TASK TO CARRY OUT: Retype every line from the top of the entries down to the one with "- One can see", both included, and skip the pictures.

EXTRACTED ENTRIES:
========================================
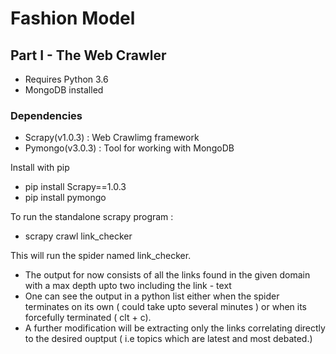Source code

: # Fashion Model
## Part I - The Web Crawler

- Requires Python 3.6
- MongoDB installed

### Dependencies

- Scrapy(v1.0.3) : Web Crawlimg framework
- Pymongo(v3.0.3) : Tool for working with MongoDB 

Install with pip
- pip install Scrapy==1.0.3 
- pip install pymongo

To run the standalone scrapy program :

- scrapy crawl link_checker 

This will run the spider named link_checker.

- The output for now consists of all the links found in the given domain with a max depth upto two including the link - text
- One can see the output in a python list either when the spider terminates on its own ( could take upto several minutes ) or when its forcefully terminated ( clt + c). 
- A further modification will be extracting only the links correlating directly to the desired ouptput ( i.e topics which are latest and most debated.)








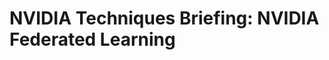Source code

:# NVIDIA Techniques Briefing: NVIDIA Federated Learning

<!--
  vim:ft=markdown et wrap sw=4 sts=4:
  -->

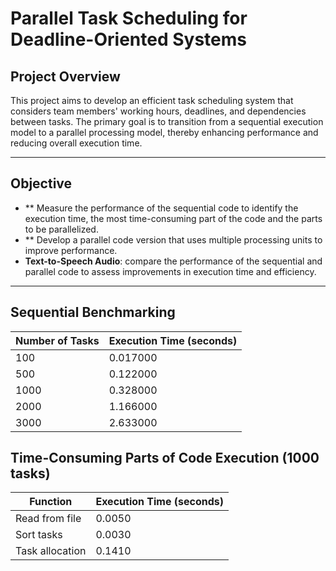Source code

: # Parallel Task Scheduling for Deadline-Oriented Systems

## Project Overview

This project aims to develop an efficient task scheduling system that considers team members' working hours, deadlines, and dependencies between tasks. The primary goal is to transition from a sequential execution model to a parallel processing model, thereby enhancing performance and reducing overall execution time.

---

##  Objective 

- ** Measure the performance of the sequential code to identify the execution time, the most time-consuming part of the code and the parts to be parallelized.
- ** Develop a parallel code version that uses multiple processing units to improve performance. 
- **Text-to-Speech Audio**: compare the performance of the sequential and parallel code to assess improvements in execution time and efficiency.
 
---

## Sequential Benchmarking 

| Number of Tasks | Execution Time (seconds) |
|------------------|--------------------------|
| 100              | 0.017000                 |
| 500              | 0.122000                 |
| 1000             | 0.328000                 |
| 2000             | 1.166000                 |
| 3000             | 2.633000                 |

## Time-Consuming Parts of Code Execution (1000 tasks)

| Function          | Execution Time (seconds) |
|-------------------|--------------------------|
| Read from file    | 0.0050                   |
| Sort tasks        | 0.0030                   |
| Task allocation    | 0.1410                   |
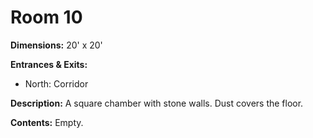 # Room 10

**Dimensions:** 20' x 20'

**Entrances & Exits:**
- North: Corridor

**Description:**
A square chamber with stone walls. Dust covers the floor.

**Contents:**
Empty.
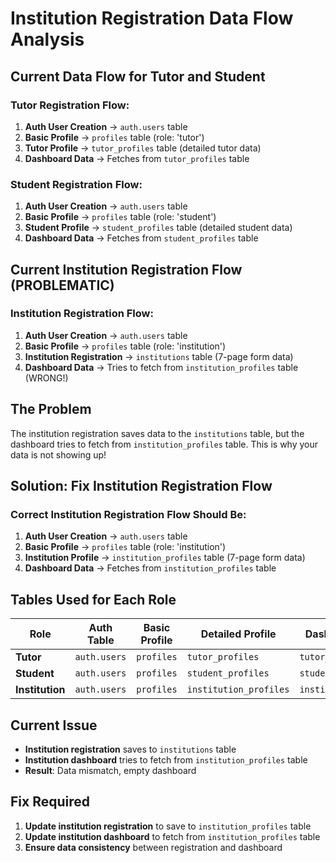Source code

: # Institution Registration Data Flow Analysis

## Current Data Flow for Tutor and Student

### **Tutor Registration Flow:**
1. **Auth User Creation** → `auth.users` table
2. **Basic Profile** → `profiles` table (role: 'tutor')
3. **Tutor Profile** → `tutor_profiles` table (detailed tutor data)
4. **Dashboard Data** → Fetches from `tutor_profiles` table

### **Student Registration Flow:**
1. **Auth User Creation** → `auth.users` table
2. **Basic Profile** → `profiles` table (role: 'student')
3. **Student Profile** → `student_profiles` table (detailed student data)
4. **Dashboard Data** → Fetches from `student_profiles` table

## Current Institution Registration Flow (PROBLEMATIC)

### **Institution Registration Flow:**
1. **Auth User Creation** → `auth.users` table
2. **Basic Profile** → `profiles` table (role: 'institution')
3. **Institution Registration** → `institutions` table (7-page form data)
4. **Dashboard Data** → Tries to fetch from `institution_profiles` table (WRONG!)

## The Problem

The institution registration saves data to the `institutions` table, but the dashboard tries to fetch from `institution_profiles` table. This is why your data is not showing up!

## Solution: Fix Institution Registration Flow

### **Correct Institution Registration Flow Should Be:**
1. **Auth User Creation** → `auth.users` table
2. **Basic Profile** → `profiles` table (role: 'institution')
3. **Institution Profile** → `institution_profiles` table (7-page form data)
4. **Dashboard Data** → Fetches from `institution_profiles` table

## Tables Used for Each Role

| Role | Auth Table | Basic Profile | Detailed Profile | Dashboard Source |
|------|------------|---------------|------------------|------------------|
| **Tutor** | `auth.users` | `profiles` | `tutor_profiles` | `tutor_profiles` |
| **Student** | `auth.users` | `profiles` | `student_profiles` | `student_profiles` |
| **Institution** | `auth.users` | `profiles` | `institution_profiles` | `institution_profiles` |

## Current Issue

- **Institution registration** saves to `institutions` table
- **Institution dashboard** tries to fetch from `institution_profiles` table
- **Result**: Data mismatch, empty dashboard

## Fix Required

1. **Update institution registration** to save to `institution_profiles` table
2. **Update institution dashboard** to fetch from `institution_profiles` table
3. **Ensure data consistency** between registration and dashboard
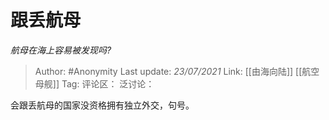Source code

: # 跟丢航母
*航母在海上容易被发现吗?*

> Author: #Anonymity
> Last update: *23/07/2021*
> Link: [[由海向陆]] [[航空母舰]]
> Tag:
> 评论区：
> 泛讨论：

会跟丢航母的国家没资格拥有独立外交，句号。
========================================
WRITTEN RESPONSE:
Source code

: # Fashion Model
## Part I - The Web Crawler

- Requires Python 3.6
- MongoDB installed

### Dependencies

- Scrapy(v1.0.3) : Web Crawlimg framework
- Pymongo(v3.0.3) : Tool for working with MongoDB 

Install with pip
- pip install Scrapy==1.0.3 
- pip install pymongo

To run the standalone scrapy program :

- scrapy crawl link_checker 

This will run the spider named link_checker.

- The output for now consists of all the links found in the given domain with a max depth upto two including the link - text
- One can see the output in a python list either when the spider terminates on its own ( could take upto several minutes ) or when its forcefully terminated ( clt + c). 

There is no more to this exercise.